+++ Available data +++

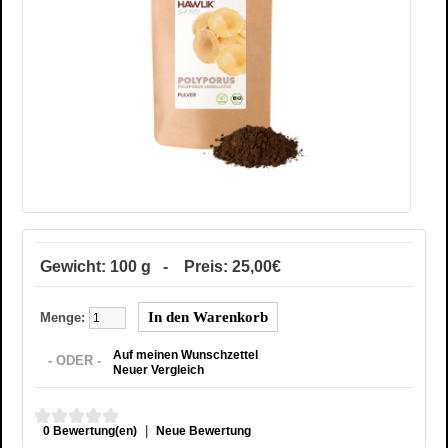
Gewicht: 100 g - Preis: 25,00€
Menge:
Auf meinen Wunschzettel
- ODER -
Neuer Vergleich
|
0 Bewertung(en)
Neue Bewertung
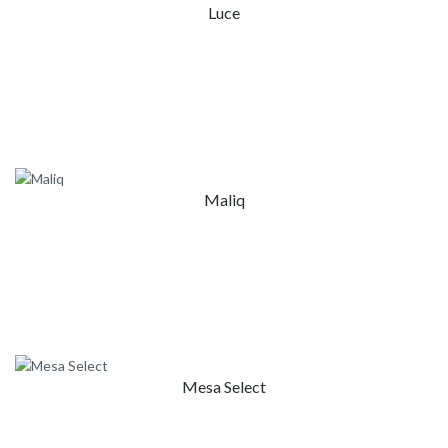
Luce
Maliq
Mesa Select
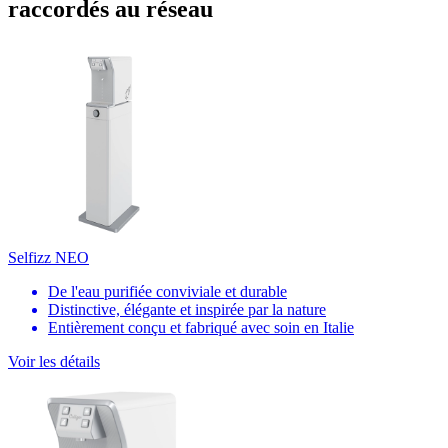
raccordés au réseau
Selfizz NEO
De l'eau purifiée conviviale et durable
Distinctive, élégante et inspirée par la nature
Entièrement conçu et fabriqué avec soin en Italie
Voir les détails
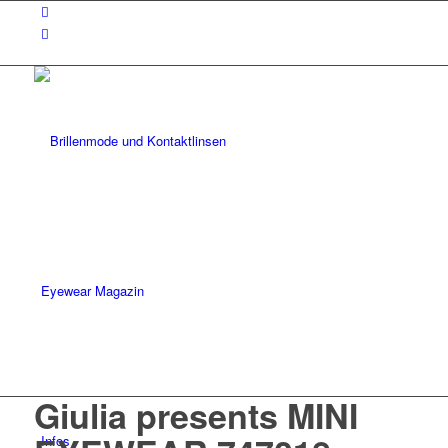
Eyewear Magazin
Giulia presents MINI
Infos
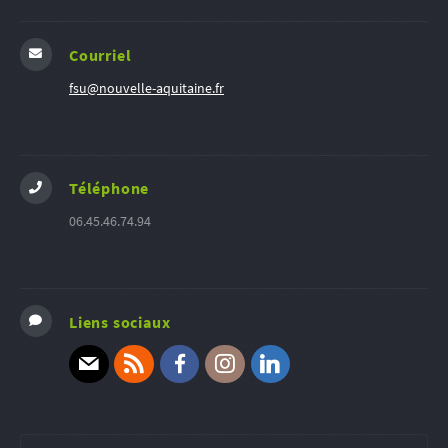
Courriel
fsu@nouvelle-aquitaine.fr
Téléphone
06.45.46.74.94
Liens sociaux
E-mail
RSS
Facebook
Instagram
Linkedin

+++
+++ Available data +++

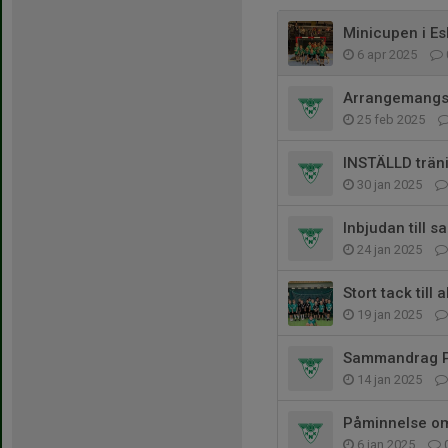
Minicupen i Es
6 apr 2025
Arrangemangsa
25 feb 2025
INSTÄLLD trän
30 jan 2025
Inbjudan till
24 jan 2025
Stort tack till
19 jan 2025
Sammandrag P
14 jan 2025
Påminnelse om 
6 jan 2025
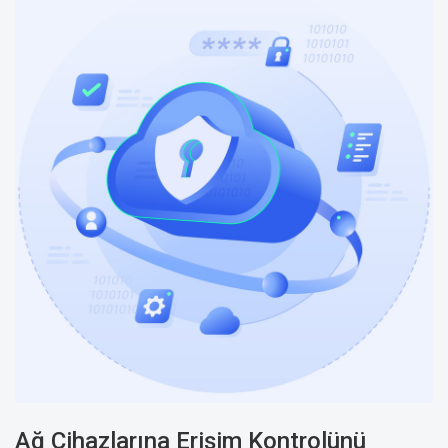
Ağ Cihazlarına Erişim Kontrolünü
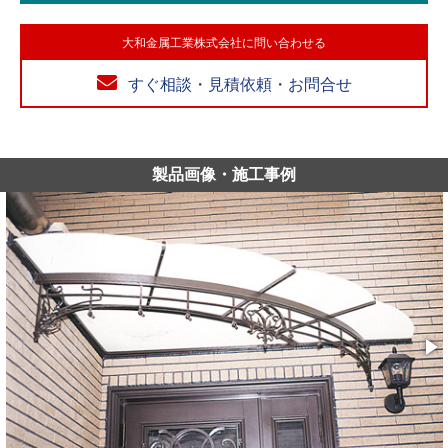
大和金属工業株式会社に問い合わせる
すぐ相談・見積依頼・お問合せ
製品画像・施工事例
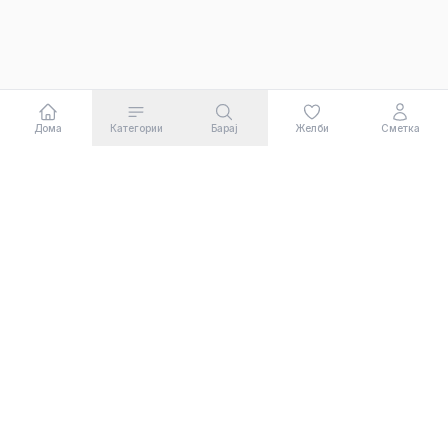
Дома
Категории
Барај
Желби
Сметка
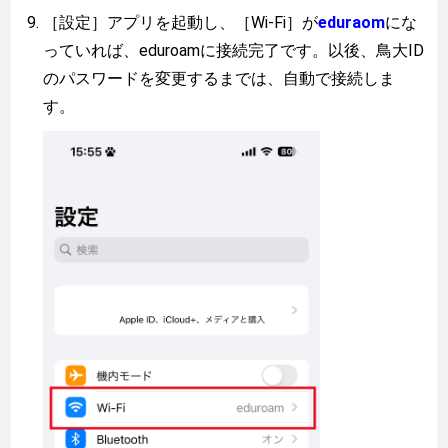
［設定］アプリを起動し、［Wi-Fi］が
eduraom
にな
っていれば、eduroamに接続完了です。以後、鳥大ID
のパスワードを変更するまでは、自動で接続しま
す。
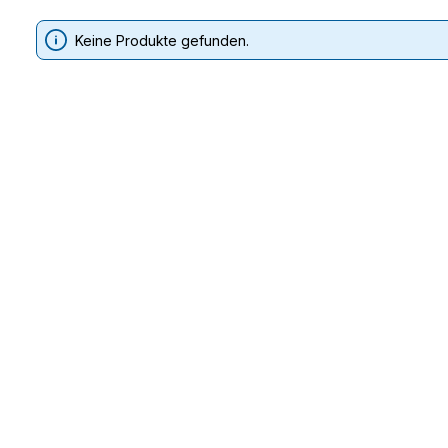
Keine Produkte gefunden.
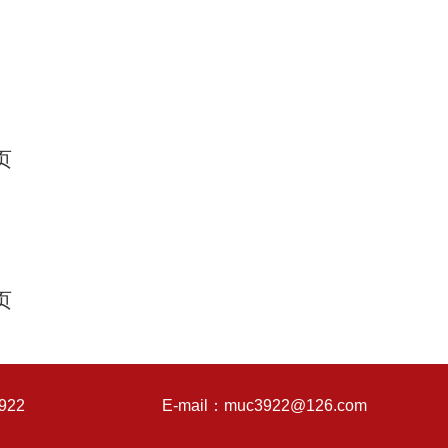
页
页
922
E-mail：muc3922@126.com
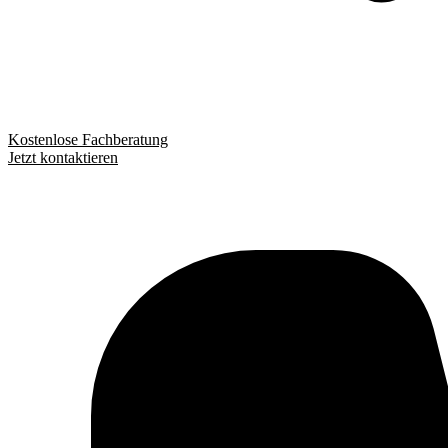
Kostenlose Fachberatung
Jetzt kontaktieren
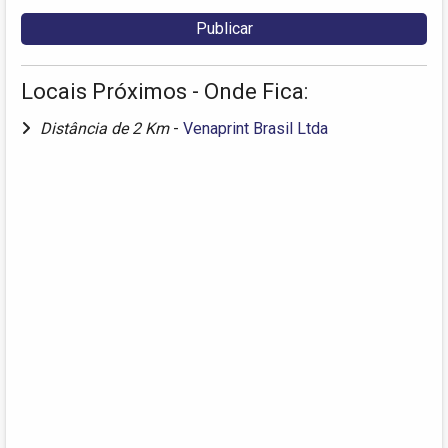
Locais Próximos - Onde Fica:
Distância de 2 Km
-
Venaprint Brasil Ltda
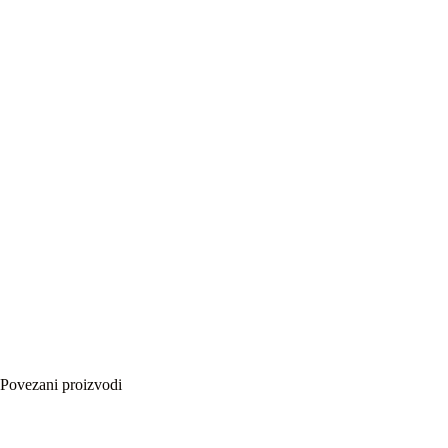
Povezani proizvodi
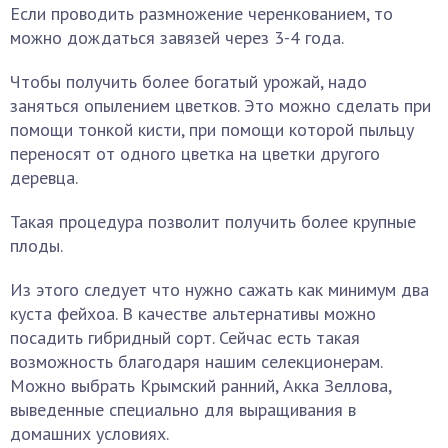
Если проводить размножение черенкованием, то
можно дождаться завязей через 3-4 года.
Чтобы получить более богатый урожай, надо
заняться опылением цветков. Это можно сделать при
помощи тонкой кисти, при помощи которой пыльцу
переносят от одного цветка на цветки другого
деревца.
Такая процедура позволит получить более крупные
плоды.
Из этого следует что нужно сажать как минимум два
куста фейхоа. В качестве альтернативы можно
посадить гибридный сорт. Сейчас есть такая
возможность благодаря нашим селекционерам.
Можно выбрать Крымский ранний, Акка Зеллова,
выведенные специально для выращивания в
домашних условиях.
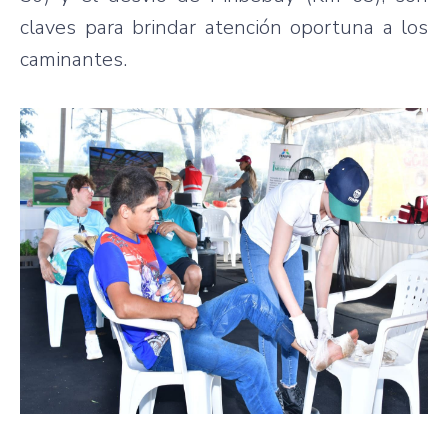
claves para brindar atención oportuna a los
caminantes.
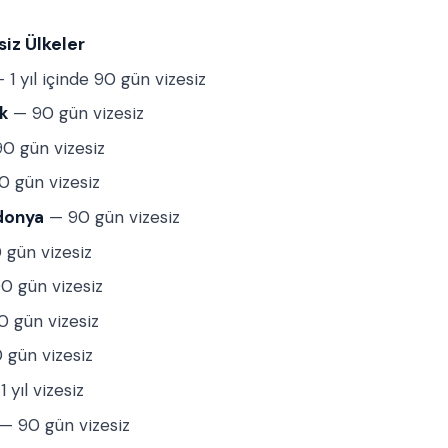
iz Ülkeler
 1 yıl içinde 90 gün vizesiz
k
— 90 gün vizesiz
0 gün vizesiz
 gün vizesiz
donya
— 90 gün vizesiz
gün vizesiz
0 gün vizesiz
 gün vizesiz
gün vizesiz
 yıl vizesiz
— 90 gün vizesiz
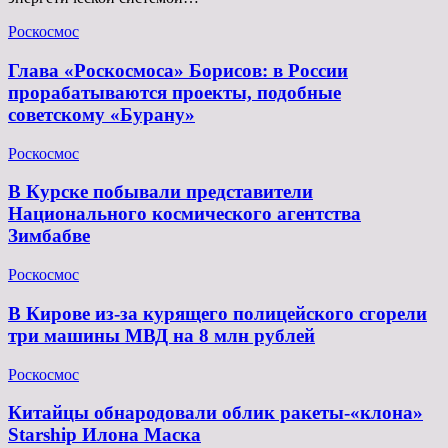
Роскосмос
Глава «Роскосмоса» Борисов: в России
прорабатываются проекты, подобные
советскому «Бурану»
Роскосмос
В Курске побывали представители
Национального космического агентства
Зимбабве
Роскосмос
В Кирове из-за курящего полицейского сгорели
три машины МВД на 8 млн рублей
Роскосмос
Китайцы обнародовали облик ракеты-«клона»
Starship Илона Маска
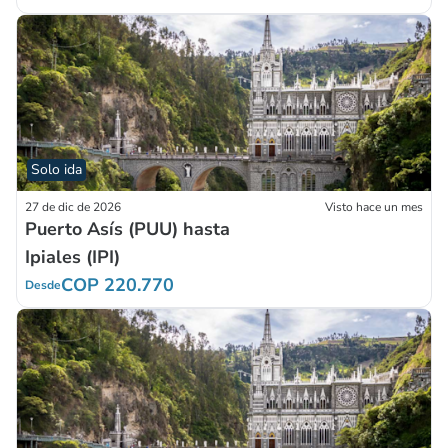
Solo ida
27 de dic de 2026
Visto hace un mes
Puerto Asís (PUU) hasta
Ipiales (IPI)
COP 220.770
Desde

+++
+++ Available data +++

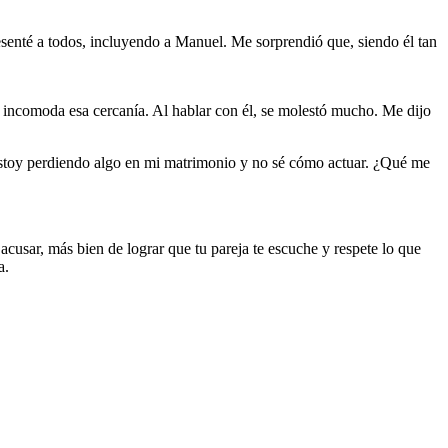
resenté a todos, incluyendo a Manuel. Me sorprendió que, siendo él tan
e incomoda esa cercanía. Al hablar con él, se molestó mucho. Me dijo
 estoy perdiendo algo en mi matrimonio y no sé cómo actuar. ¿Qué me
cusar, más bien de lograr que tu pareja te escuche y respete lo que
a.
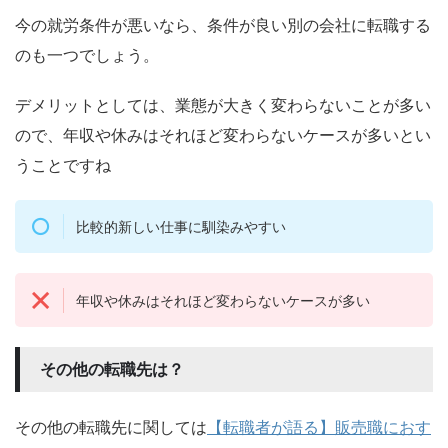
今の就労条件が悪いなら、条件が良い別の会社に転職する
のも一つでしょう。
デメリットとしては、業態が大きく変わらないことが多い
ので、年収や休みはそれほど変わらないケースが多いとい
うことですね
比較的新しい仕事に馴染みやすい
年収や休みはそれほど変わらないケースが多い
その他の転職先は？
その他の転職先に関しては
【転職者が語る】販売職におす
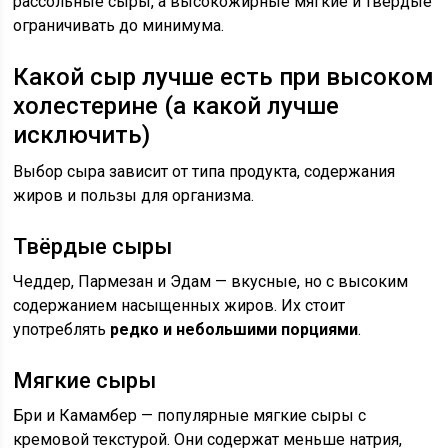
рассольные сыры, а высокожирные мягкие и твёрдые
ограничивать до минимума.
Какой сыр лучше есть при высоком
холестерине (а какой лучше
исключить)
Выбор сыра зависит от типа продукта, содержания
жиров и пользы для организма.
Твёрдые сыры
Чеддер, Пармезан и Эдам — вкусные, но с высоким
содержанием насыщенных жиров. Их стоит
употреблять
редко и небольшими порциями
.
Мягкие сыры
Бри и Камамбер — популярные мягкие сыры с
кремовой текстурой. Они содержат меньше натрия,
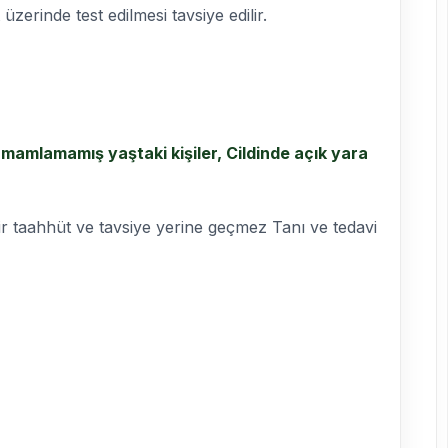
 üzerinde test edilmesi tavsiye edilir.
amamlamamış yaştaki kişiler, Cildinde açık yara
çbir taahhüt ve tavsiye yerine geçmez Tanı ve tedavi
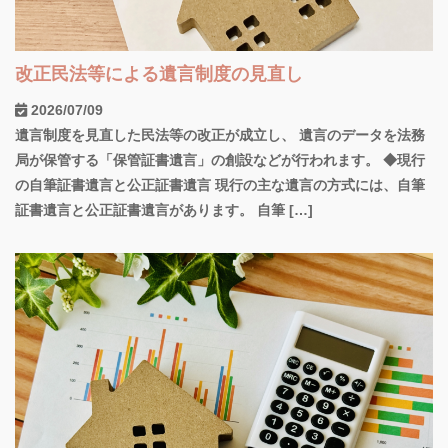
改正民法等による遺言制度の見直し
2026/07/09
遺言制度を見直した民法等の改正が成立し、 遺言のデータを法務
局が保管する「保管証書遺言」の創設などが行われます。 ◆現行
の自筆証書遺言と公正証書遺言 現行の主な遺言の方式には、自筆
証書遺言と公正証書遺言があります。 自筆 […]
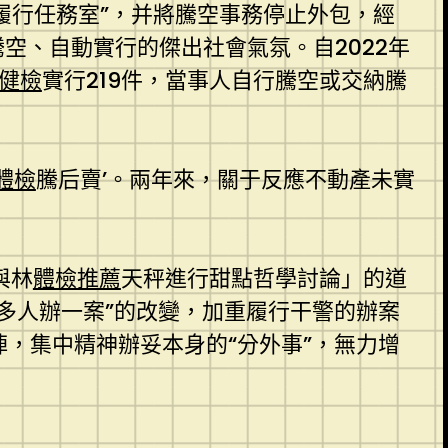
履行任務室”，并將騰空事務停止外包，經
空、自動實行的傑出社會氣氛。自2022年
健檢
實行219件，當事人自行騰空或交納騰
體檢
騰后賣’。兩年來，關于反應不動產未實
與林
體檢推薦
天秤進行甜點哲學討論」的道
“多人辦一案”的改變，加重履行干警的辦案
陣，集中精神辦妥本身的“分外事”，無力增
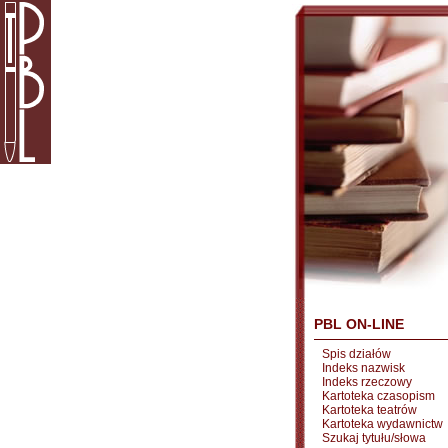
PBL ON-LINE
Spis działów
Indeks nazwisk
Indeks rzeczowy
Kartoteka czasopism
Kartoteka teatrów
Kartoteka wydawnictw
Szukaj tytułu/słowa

+++

* Try it
Every line in the records above that contains the word "есть" is to be copied out.

* Solution for this exercise
посадить гибридный сорт. Сейчас есть такая
Какой сыр лучше есть при высоком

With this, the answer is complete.